Singer-songwriter Conor Donohue returns this weekend as part of his frequent pilgrimages to the Holy City, where he continues to record and collaborate with other musicians despite having split for the Big Easy back in 2015. The show coincides with his third recording session with producer/musician Andy Dixon (Ramshackle Studios), who also assisted on Donohue’s last album, Cayenne.

“This will be the third session we’ve done and it will kind of wrap up the record,” says Donohue. “I like working with Andy because he’s the sweetest dude in the world, but also because I really love how he digs into songs and breaks them apart and builds them back up again.”

The new music is definitely in the same vein as the kind of wide-ranging roots-rock Donohue is known for, combining weathered lyricism with bluesy, off-kilter grooves and gritty riffs that harken to both the garage-folk of Shovels & Rope and the junkyard abandon of Tom Waits. The title track off the new record Let Love Contaminate is a rough-edged rave-up soul tune delivered with withering cynicism, while another tune, the jaunty barroom piano-rambling “Getting Better,” reads like a garage-y rejoinder to the wry power-pop of Butch Walker, replete with ramshackle doo-wop harmonies.

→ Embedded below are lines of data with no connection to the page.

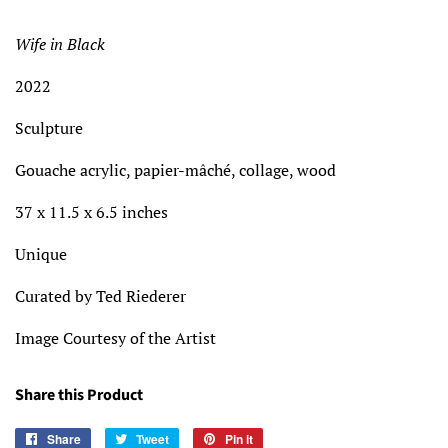
price
price
Wife in Black
2022
Sculpture
Gouache acrylic, papier-mâché, collage, wood
37 x 11.5 x 6.5 inches
Unique
Curated by Ted Riederer
Image Courtesy of the Artist
Share this Product
Share
Share
Tweet
Tweet
Pin it
Pin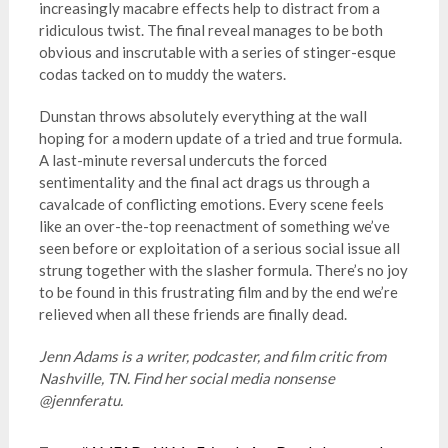
increasingly macabre effects help to distract from a
ridiculous twist. The final reveal manages to be both
obvious and inscrutable with a series of stinger-esque
codas tacked on to muddy the waters.
Dunstan throws absolutely everything at the wall
hoping for a modern update of a tried and true formula.
A last-minute reversal undercuts the forced
sentimentality and the final act drags us through a
cavalcade of conflicting emotions. Every scene feels
like an over-the-top reenactment of something we’ve
seen before or exploitation of a serious social issue all
strung together with the slasher formula. There’s no joy
to be found in this frustrating film and by the end we’re
relieved when all these friends are finally dead.
Jenn Adams is a writer, podcaster, and film critic from
Nashville, TN. Find her social media nonsense
@jennferatu.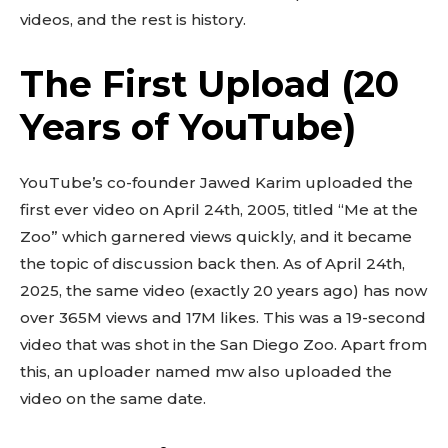
videos, and the rest is history.
The First Upload (20
Years of YouTube)
YouTube’s co-founder Jawed Karim uploaded the
first ever video on April 24th, 2005, titled “Me at the
Zoo” which garnered views quickly, and it became
the topic of discussion back then. As of April 24th,
2025, the same video (exactly 20 years ago) has now
over 365M views and 17M likes. This was a 19-second
video that was shot in the San Diego Zoo. Apart from
this, an uploader named mw also uploaded the
video on the same date.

If anything, Donohue says, the sound of the record as a whole is a “bit more rockin'” on the new LP, something he credits to both the album’s rhythm section of bassist George Baerreis and drummer Ron Wiltrout as well as to some of his collaborators in New Orleans who workshopped a few of the songs.

“They [Wiltrout and Baerreis] definitely have rock ‘n’ roll roots,” he says. “It was nice just to bring in the skeleton of a song and just hash it out with them and get as loud as we possibly could in our practice space. Just feeding off that energy was a lot of fun in the whole writing process.”

As for the songs themselves, he says, they are definitely inspired by “all of the weird adventures I’ve gotten myself into in New Orleans. Falling in love, staying out way too late. All of the excess that happens in that city.” Yet there’s still a distinctive Charleston flare to the proceedings — Donohue’s close relationship with the Shrimp Records collective is evident from everything from the musicians he’s collaborating with to the songs themselves, many of which have echoes of friends like Michael Trent (Shovels & Rope) and Joel Hamilton (Mechanical River), the latter of whom also guests on much of the record. He talks about making music here as something akin to a homecoming, of “bringing the family together and playing these songs they helped create.

“I try to sneak up there any chance I can to just hang out, go swim in the ocean every day. Go see as many people as I possibly can while I’m there,” he admits. “I’ll always be back in Charleston. It’s always home to me.”

He’s also excited about performing onstage with local, familiar faces. There “might be some other special guests, if they can make it,” Donohue says cryptically. “Any chance I can to get these people together in a room, it’s always really special to me.”